An irrational urge rolled through me as I hoped that Constantine was the one to drink it, causing me to squeeze the ball harder than I probably should have.

“You bleed fast,” Tracy, the phlebotomist currently taking my blood, observed.

I nodded my head.

“I’ve heard that quite a few times.”

And I had. From everyone that ever took my blood.

The man giving plasma, Jim, started to beep, and Carol, the other phlebotomist, came rushing back. She’d been just standing there, looking dumbly at Constantine.

I didn’t know what she was waiting for, but seeing her start back to life after being caught in the force field that always seemed to surround Con was quite hilarious.

Her face blushed, and her eyes were wild.

Her heart was beating a little too fast—and how the hell I knew that was beyond me.

But I could tell.

Yet I couldn’t ask the one man that I wanted to ask about it.

Instead, I looked down from that penetrating gaze, returning my gaze to the television screen.

Though, I wasn’t nearly as entranced now by the TV as I’d been only minutes before.

Now all I could do was absently flip pages and wonder if Con was watching me or not.

I couldn’t chance looking at the man. He’d see me and immediately know that I couldn’t keep my eyes off of him.

And the man didn’t need any more ego stroking. It was plenty big enough already—just like other parts of his anatomy.

His arms.

Yeah, those were big.

“Almost done,” Tracy said. “Let me have the ball.”

I released it to her grip and allowed my eyes to flick up, only for my heart to fall when I didn’t see him watching me anymore.

Though, I knew that to be a lie.

I couldn’t see him anymore, but that wasn’t to say that he wasn’t watching me in some way. Likely he was watching by way of the security cameras that I could see sitting in the very corner of the room.

Why a blood donation place would have security cameras, I didn’t know.
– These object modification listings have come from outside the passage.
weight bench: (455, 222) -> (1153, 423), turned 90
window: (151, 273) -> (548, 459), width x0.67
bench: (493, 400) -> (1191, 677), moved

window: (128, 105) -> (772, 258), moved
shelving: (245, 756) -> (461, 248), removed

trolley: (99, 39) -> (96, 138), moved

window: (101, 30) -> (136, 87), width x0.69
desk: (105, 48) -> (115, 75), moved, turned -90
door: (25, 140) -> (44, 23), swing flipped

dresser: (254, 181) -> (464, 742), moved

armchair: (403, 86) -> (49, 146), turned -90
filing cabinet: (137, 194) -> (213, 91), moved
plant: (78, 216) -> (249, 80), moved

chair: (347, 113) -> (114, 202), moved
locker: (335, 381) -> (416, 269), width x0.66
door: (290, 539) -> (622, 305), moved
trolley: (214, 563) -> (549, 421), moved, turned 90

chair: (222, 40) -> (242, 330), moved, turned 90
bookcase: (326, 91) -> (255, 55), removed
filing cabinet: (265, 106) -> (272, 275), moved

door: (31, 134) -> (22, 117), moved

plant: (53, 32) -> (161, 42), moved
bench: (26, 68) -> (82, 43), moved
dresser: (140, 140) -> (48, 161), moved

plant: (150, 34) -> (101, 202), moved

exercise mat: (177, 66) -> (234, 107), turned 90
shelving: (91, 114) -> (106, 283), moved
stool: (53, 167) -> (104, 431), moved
Then a story popped into my mind from a couple of months ago. People were stealing the blood that’d been stored at the center, convinced that the blood wasn’t going to the hospitals like Worth Enterprises had assured the general population. Instead, they were convinced that the vampires were using it illegally for their own consumption, and the new human activists’ criminal population had resorted to stealing blood to prevent anything untoward happening with the blood.

The only thing they’d accomplished, though, had been causing a missed shipment of blood donation going to area hospitals, and two people dying when they couldn’t find the blood that they needed—blood that’d been supposed to be arriving on the truck that never came, thanks to the criminals.

“All righty, ma’am,” Tracy said as she unplugged and unhooked me. “All done. Now, I want you to make sure you grab some cookies and juice before you leave.”

Yeah, no. I didn’t like the cookies, nor the juice that they offered.